W illiam Thomson, 1st Baron Kelvin (26 June 1824 – 17 December 1907) was a mathematical physicist and engineer. At the University of Glasgow he did important work in the mathematical analysis of electricity and formulation of the first and second Laws of Thermodynamics, and did much to unify the emerging discipline of physics in its modern form. For his work on the transatlantic telegraph project he was knighted by Queen Victoria, becoming Sir William Thomson. On his ennoblement in honour of his achievements in thermodynamics, and of his opposition to Irish Home Rule, he adopted the title Baron Kelvin of Largs and is therefore often described as Lord Kelvin. The title refers to the River Kelvin, which flows close by his laboratory at the university of Glasgow, Scotland.

Lord Kelvin is widely known for realising that there was a lower limit to temperature, absolute zero; absolute temperatures are stated in units of kelvin in his honour. He predicted that the melting point of ice must fall with pressure, otherwise its expansion on freezing could be exploited in a perpetuum mobile. Experimental confirmation in his laboratory did much to bolster his beliefs. In 1848, he extended the Carnot–Clapeyron theory still further through his dissatisfaction that the gas thermometer provided only an operational definition of temperature. He proposed an absolute temperature scale in which a unit of heat descending from a body A at the temperature T° of this scale, to a body B at the temperature (T−1)°, would give out the same mechanical effect [work], whatever be the number T. Such a scale would be quite independent of the physical properties of any specific substance. By employing such a ‘waterfall’, Thomson postulated that a point would be reached at which no further heat (caloric) could be transferred, the point of absolute zero about which Guillaume Amontons had speculated in 1702. Thomson used data published by Regnault to calibrate his scale against established measurements.

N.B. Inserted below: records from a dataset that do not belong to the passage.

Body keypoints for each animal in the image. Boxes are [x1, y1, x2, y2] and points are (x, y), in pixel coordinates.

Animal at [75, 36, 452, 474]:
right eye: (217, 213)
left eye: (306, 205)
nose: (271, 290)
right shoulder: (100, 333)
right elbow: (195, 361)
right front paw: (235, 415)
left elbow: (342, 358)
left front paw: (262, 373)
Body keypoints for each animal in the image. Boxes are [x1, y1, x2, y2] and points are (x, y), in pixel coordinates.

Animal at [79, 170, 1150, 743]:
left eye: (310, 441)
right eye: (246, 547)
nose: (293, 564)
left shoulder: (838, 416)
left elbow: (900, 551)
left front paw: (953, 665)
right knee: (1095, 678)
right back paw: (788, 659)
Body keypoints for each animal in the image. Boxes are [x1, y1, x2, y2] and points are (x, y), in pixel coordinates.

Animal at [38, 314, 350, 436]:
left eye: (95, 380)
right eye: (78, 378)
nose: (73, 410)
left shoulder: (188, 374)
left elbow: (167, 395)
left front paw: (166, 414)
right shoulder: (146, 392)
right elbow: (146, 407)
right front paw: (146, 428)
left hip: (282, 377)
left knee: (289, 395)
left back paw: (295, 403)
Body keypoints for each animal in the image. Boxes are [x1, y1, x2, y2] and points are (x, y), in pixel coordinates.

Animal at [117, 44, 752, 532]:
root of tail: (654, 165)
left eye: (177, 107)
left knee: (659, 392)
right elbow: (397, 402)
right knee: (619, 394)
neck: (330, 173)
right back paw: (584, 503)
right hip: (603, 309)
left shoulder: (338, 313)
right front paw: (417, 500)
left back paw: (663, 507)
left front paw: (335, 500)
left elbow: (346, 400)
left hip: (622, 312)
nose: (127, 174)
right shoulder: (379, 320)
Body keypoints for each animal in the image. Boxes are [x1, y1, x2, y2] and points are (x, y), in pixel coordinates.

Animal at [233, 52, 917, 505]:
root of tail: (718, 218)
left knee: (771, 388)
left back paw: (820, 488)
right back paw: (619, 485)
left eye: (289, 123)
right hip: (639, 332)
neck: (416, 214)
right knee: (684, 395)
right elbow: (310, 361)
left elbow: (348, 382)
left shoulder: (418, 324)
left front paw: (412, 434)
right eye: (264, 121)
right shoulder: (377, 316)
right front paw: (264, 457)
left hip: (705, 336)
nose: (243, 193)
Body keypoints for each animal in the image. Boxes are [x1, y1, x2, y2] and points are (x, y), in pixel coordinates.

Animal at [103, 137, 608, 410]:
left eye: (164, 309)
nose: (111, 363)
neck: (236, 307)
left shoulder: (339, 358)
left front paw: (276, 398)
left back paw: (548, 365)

Thomson critiqued Carnot’s original publication and read his analysis to the Royal Society of Edinburgh in January 1849, still convinced that the theory was fundamentally sound. However, though Thomson conducted no new experiments, over the next two years he became increasingly dissatisfied with Carnot’s theory and convinced of Joule’s. In February 1851 he sat down to articulate his new thinking. However, he was uncertain of how to frame his theory and the paper went through several drafts before he settled on an attempt to reconcile Carnot and Joule. During his rewriting, he seems to have considered ideas that would subsequently give rise to the second law of thermodynamics. In Carnot’s theory, lost heat was absolutely lost but Thomson contended that it was ‘lost to man irrecoverably; but not lost in the material world’. Thomson went on to state a form of the second law:It is impossible, by means of inanimate material agency, to derive mechanical effect from any portion of matter by cooling it below the temperature of the coldest of the surrounding objects.